Michaels, a Las Vegas businessman, referred questions about the venture to Avatar’s chief legal officer, Michael E. Zapin. Zapin said he understands that people might have concerns about Michaels’ background but said that the idea for the airline is sound and that Michaels should be given a chance.

“What point is someone given a chance to make right? I don’t know? Is it a lifelong sentence?” Zapin said. “Should he be just shut down for the rest of his life?”

Avatar submitted a 450-page application to the Department of Transportation, outlining a business plan and the names of key executives who would run the company. Avatar pitches itself as an antidote to the downsizing and upcharging that has become common across the industry, proposing to fly 747s with space to carry almost 600 passengers in comfort and making almost every single surface inside and outside the planes available to advertisers. Fares would be as low as $19.

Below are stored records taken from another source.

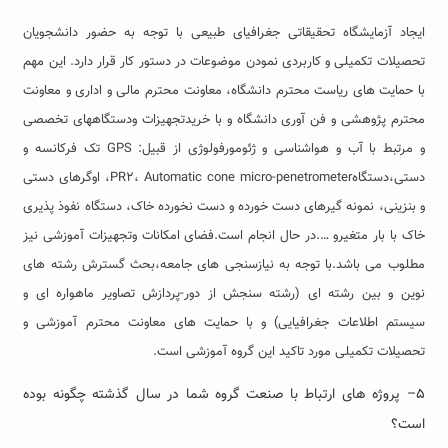
ایجاد آزمایشگاه تحقیقاتی جغرافیای طبیعی با توجه به حضور دانشجویان
تحصیلات تکمیلی و کاربردی نمودن موضوعات در دستور کار قرار دارد. این مهم
با حمایت های ریاست محترم دانشگاه، معاونت محترم مالی و اداری و معاونت
محترم پژوهشی و فن آوری دانشگاه و با خریدتجهیزات ودستگاههای تخصصی
و مرتبط با آب و هواشناسی و ژئومورفولوژی از قبیل: GPS تک فرکانسه و
دستی،دستگاهPR2، Automatic cone micro-penetrometer، اوگرهای دستی
و بنزینی، نمونه گیرهای دست خورده و دست نخورده خاک، دستگاه نفوذ پذیری
خاک با بار متغیرو ….در حال انجام است.فضای امکانات وتجهیزات آموزشی نیز
مطلوب می باشد.با توجه به نیازسنجی های جامعه،بحث گسترش رشته های
نوین و بین رشته ای (رشته سنجش از دور-پردازش تصاویر ماهواره ای و
سیستم اطلاعات جغرافیایی) و با حمایت های معاونت محترم آموزشی و
تحصیلات تکمیلی مورد تاکید این گروه آموزشی است.
۵
–
پروژه های ارتباط با صنعت گروه شما در سال گذشته چگونه بوده
است؟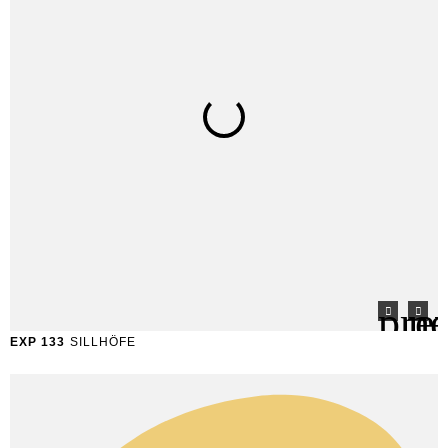
EXP 133
SILLHÖFE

“Nothing will be sacred,” Avatar’s application reads. “Management even envisions patrons using the restroom and being ‘greeted’ by a named brand bathroom tissue company when they look inside the lid of the lavatory bowl.”

The Transportation Department has yet to respond to the application, but it turned Avatar down in 2017, after almost a decade of trying to get information from the company about its proposed operations, questioning its financial fitness and the experience of its proposed management team. Throughout the process, which began in 2008, officials expressed concern about Michaels’ past legal problems.

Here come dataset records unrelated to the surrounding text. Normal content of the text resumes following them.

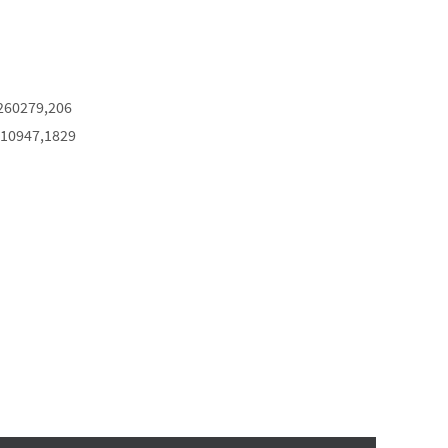
260279,206
210947,1829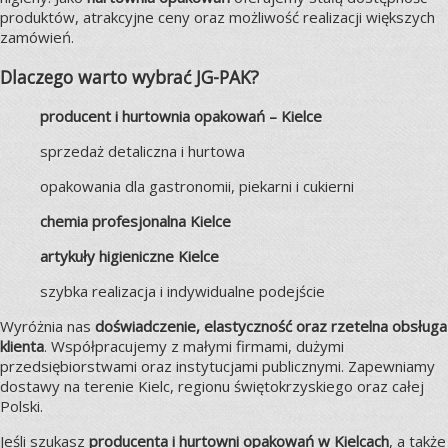
produktów, atrakcyjne ceny oraz możliwość realizacji większych
zamówień.
Dlaczego warto wybrać JG-PAK?
producent i hurtownia opakowań – Kielce
sprzedaż detaliczna i hurtowa
opakowania dla gastronomii, piekarni i cukierni
chemia profesjonalna Kielce
artykuły higieniczne Kielce
szybka realizacja i indywidualne podejście
Wyróżnia nas
doświadczenie, elastyczność oraz rzetelna obsługa
klienta
. Współpracujemy z małymi firmami, dużymi
przedsiębiorstwami oraz instytucjami publicznymi. Zapewniamy
dostawy na terenie Kielc, regionu świętokrzyskiego oraz całej
Polski.
Jeśli szukasz
producenta i hurtowni opakowań w Kielcach
, a także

“The fact that you were convicted of securities fraud in connection with that prior application is especially troubling to us,” a Transportation Department official wrote to Michaels in 2009.

Henry Harteveldt, a travel industry analyst who has tracked Micheals’ efforts, said there is industry interest in starting new airlines – founders of JetBlue and Allegiant both have their own plans – but that he doubted Avatar would be a success.

“It’s a bad idea with bad management and doesn’t deserve to be funded,” said Harteveldt, president of Atmosphere Research.

(Michaels briefly attracted attention earlier this year when a case he filed seeking to have his gun rights restored was used to challenge President Donald Trump’s appointment of Matthew G. Whitaker as acting attorney general.)

Michaels first made an attempt to launch what was then called Family Airlines back in the early 1990s. At that point, he already had convictions for mail fraud and check fraud on his record.

As with Avatar, he pitched using 747s to offer low-cost trips and raised $3 million from pilots who paid in for a chance to fly with the company, the Los Angeles Times reported.

But investors sued, saying Michaels misused their money and he agreed to relinquish control of the company in 1993. Then, following an investigation by the Securities and Exchange Commission, a federal judge sanctioned Michaels in 1996, finding that “he had participated in the fraudulent offering of $5 million of unregistered stock.”

Michaels and his wife had used the investors’ money to make a $50,000 payment on their home, pay for membership at an exclusive country club, make lease payments on a pair of Mercedes and pay off debts, according to the SEC.

Ultimately, in 1997, Michaels was charged criminally and ultimately sentenced to 21 months in prison after pleading guilty to securities fraud and a tax charge.

Questioned in the 2008 application, Family Airlines wrote that Michaels’ record since getting out of prison, which included attending college and abiding by a family court order, was “ample evidence of Mr. Michael’s [sic] rehabilitation.”

Zapin acknowledged that “some people are going to look at it and say this guy isn’t entitled to another chance.”

But he said he hopes others will be interested, drawn in by the chance to try something new and the company’s vision for a different kind of air travel. The company currently has no aircraft but Zapin said its financial plans would work and challenged naysayers to take a close look at its numbers.

“It’s such a compelling concept,” Zapin said.